=== The records ===

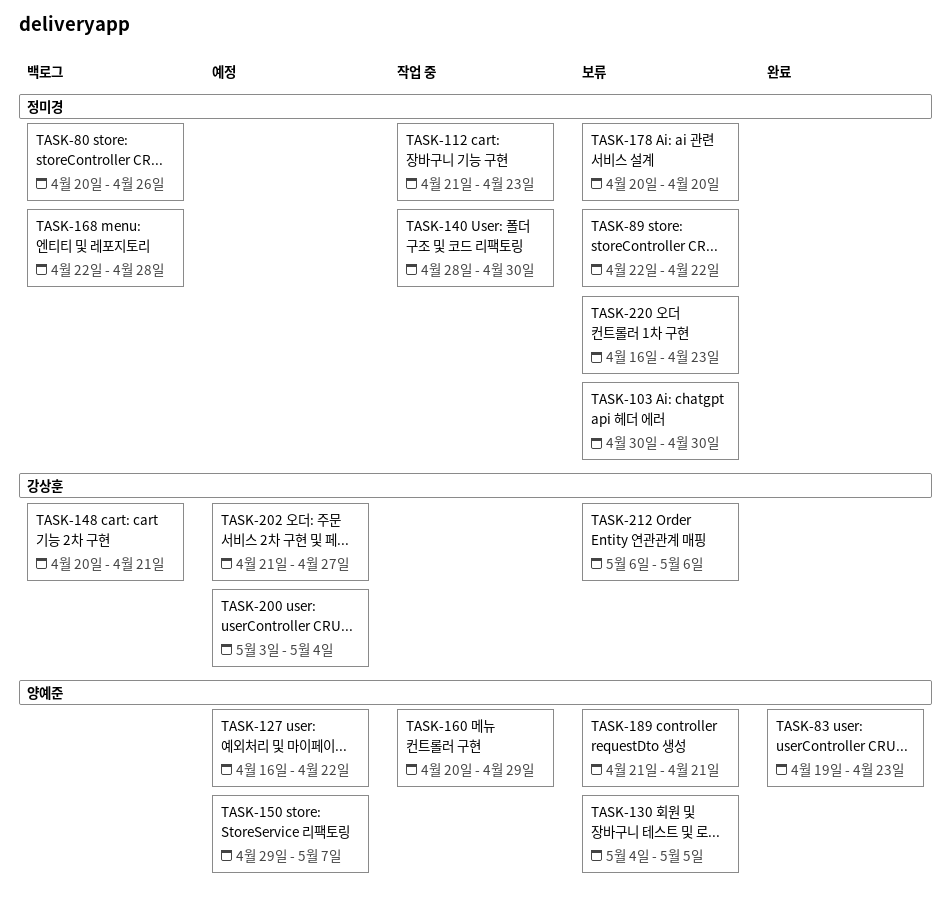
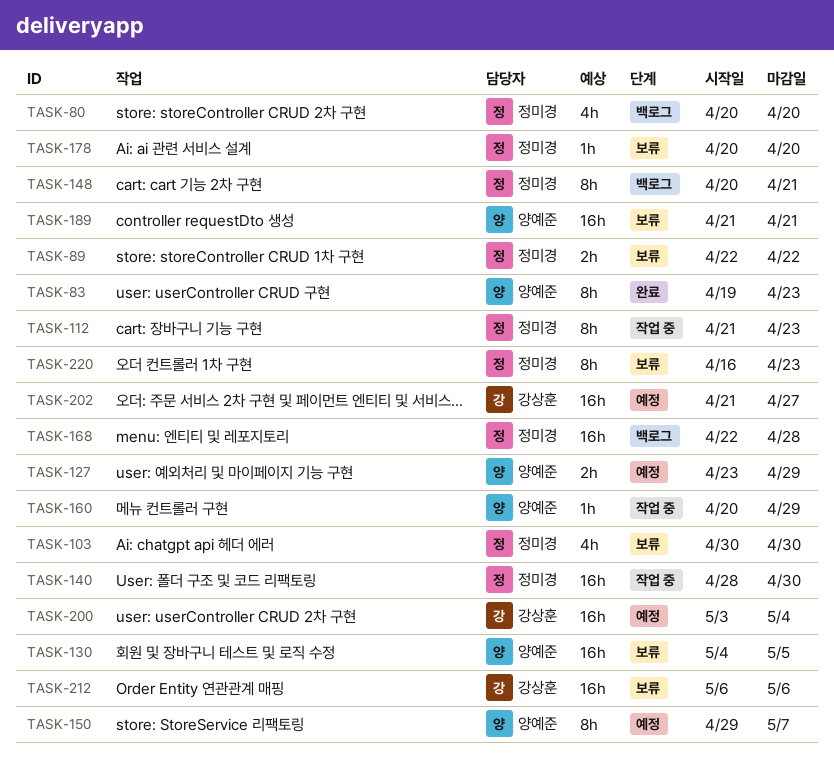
TASK-80, due: Apr 26 -> Apr 20
TASK-127, start: Apr 16 -> Apr 23
TASK-127, due: Apr 22 -> Apr 29
TASK-148, owner: 강상훈 -> 정미경

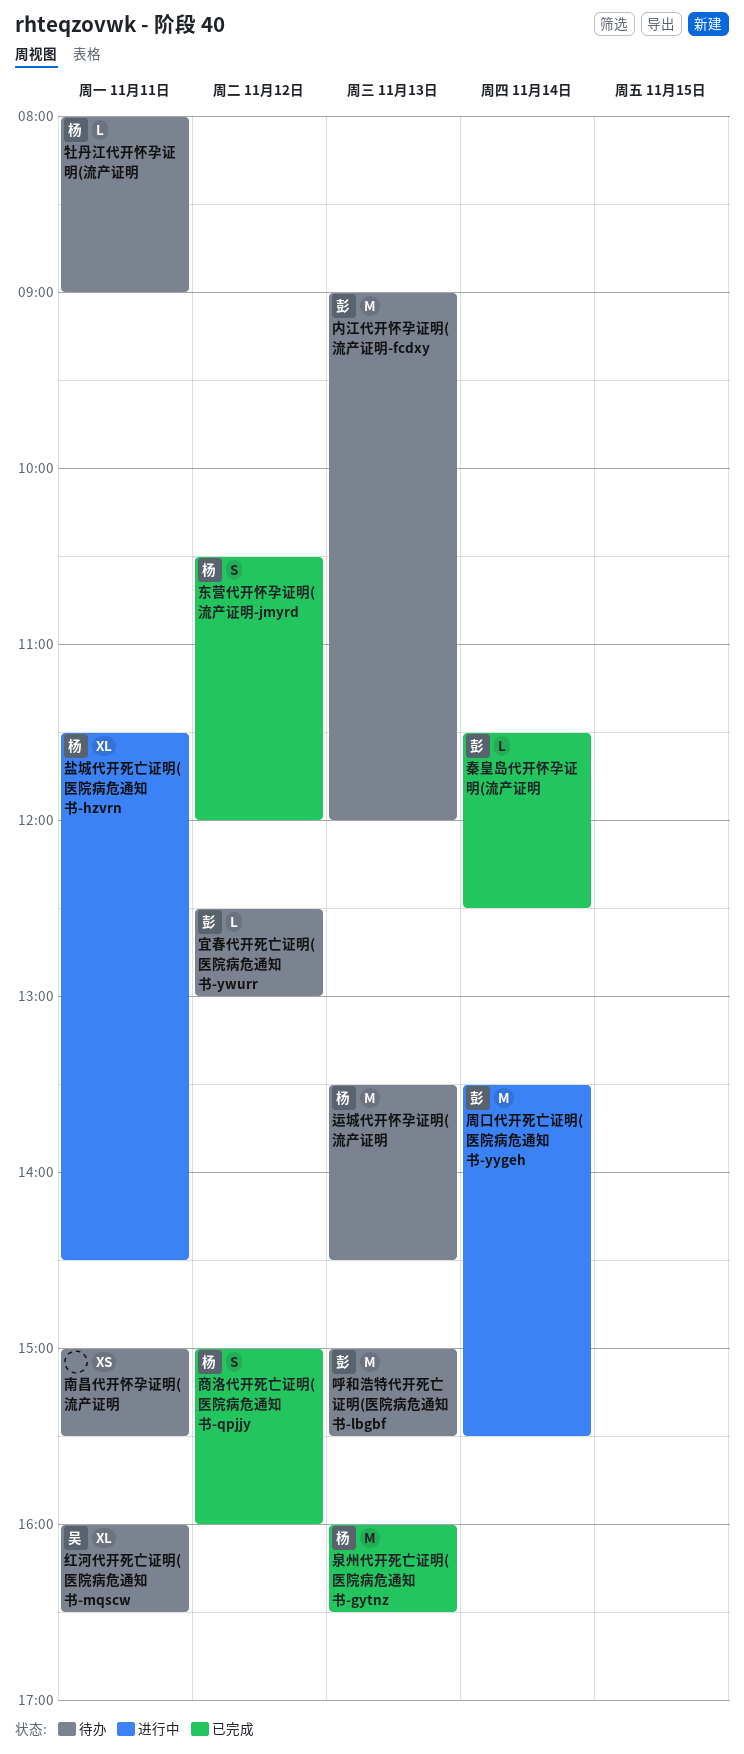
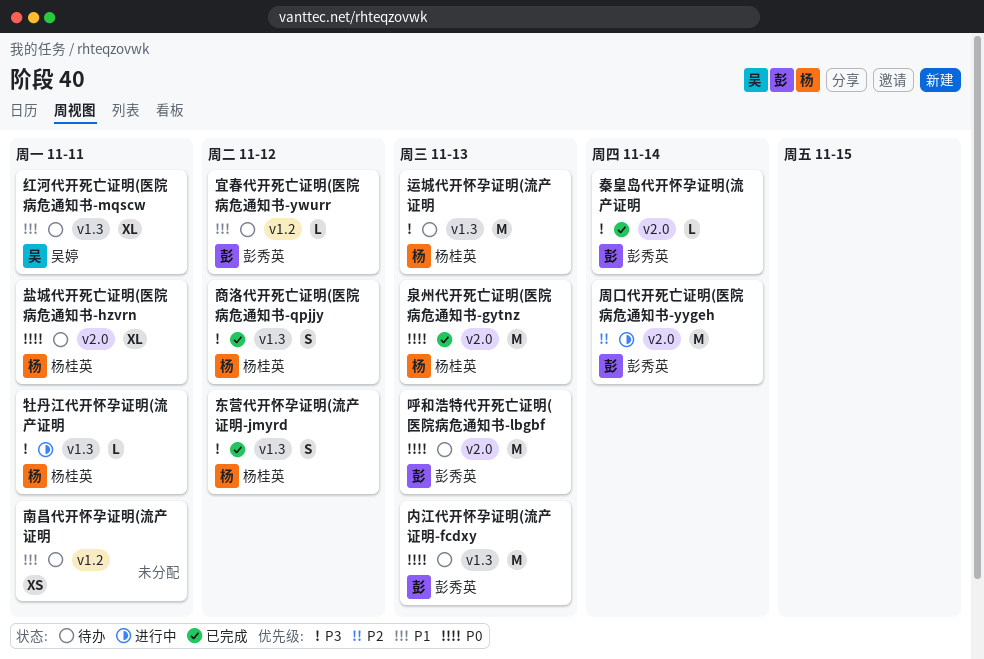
牡丹江代开怀孕证明(流产证明, status: 待办 -> 进行中
盐城代开死亡证明(医院病危通知书-hzvrn, status: 进行中 -> 待办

===

> **What the task requires**: Exclude every picture and restate the listing word for word.

> **Task output**:
TASK-80, due: Apr 26 -> Apr 20
TASK-127, start: Apr 16 -> Apr 23
TASK-127, due: Apr 22 -> Apr 29
TASK-148, owner: 강상훈 -> 정미경

牡丹江代开怀孕证明(流产证明, status: 待办 -> 进行中
盐城代开死亡证明(医院病危通知书-hzvrn, status: 进行中 -> 待办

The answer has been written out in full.